Data records
__________________________________________________

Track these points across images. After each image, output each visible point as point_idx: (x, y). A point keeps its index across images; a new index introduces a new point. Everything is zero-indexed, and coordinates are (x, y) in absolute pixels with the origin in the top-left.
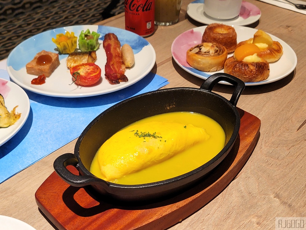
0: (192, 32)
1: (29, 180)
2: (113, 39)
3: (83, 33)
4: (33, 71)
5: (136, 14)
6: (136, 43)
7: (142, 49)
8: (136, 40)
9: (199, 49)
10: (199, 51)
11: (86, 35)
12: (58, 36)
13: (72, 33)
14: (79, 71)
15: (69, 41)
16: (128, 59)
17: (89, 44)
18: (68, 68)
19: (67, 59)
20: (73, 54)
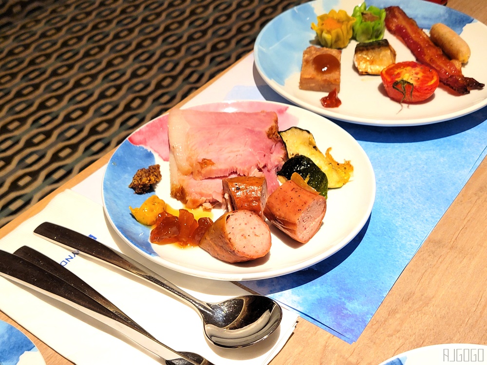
1: (434, 275)
2: (401, 17)
3: (358, 11)
4: (313, 85)
7: (462, 30)
8: (444, 15)
11: (363, 14)
12: (320, 20)
13: (340, 11)
14: (405, 79)
15: (344, 27)
16: (463, 49)
17: (375, 28)
18: (361, 74)
19: (355, 57)
20: (361, 48)
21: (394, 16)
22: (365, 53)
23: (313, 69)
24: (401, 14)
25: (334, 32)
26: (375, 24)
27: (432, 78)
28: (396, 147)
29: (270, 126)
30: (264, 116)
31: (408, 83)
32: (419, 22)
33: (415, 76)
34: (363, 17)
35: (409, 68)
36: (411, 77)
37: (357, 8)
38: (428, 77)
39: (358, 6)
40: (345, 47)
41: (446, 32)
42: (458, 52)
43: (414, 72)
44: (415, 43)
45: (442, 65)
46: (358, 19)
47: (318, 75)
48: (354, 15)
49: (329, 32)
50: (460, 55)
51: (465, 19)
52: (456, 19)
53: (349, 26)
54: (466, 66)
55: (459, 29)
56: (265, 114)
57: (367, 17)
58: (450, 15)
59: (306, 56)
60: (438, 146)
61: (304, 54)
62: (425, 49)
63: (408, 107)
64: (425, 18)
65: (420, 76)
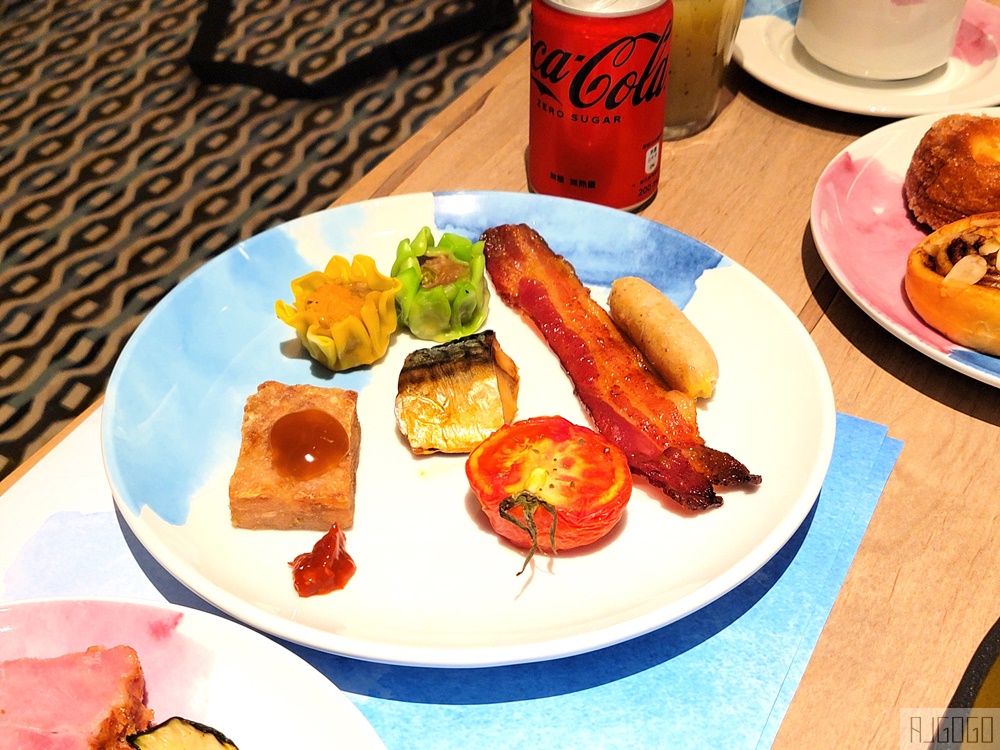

__________________________________________________

■ **What is needed**:
Quote only what lies between the first line of the records and the line containing "19: (67, 59)", please, including both lines and excluding images.

■ **Result of this task**:
Track these points across images. After each image, output each visible point as point_idx: (x, y). A point keeps its index across images; a new index introduces a new point. Everything is zero-indexed, and coordinates are (x, y) in absolute pixels with the origin in the top-left.
0: (192, 32)
1: (29, 180)
2: (113, 39)
3: (83, 33)
4: (33, 71)
5: (136, 14)
6: (136, 43)
7: (142, 49)
8: (136, 40)
9: (199, 49)
10: (199, 51)
11: (86, 35)
12: (58, 36)
13: (72, 33)
14: (79, 71)
15: (69, 41)
16: (128, 59)
17: (89, 44)
18: (68, 68)
19: (67, 59)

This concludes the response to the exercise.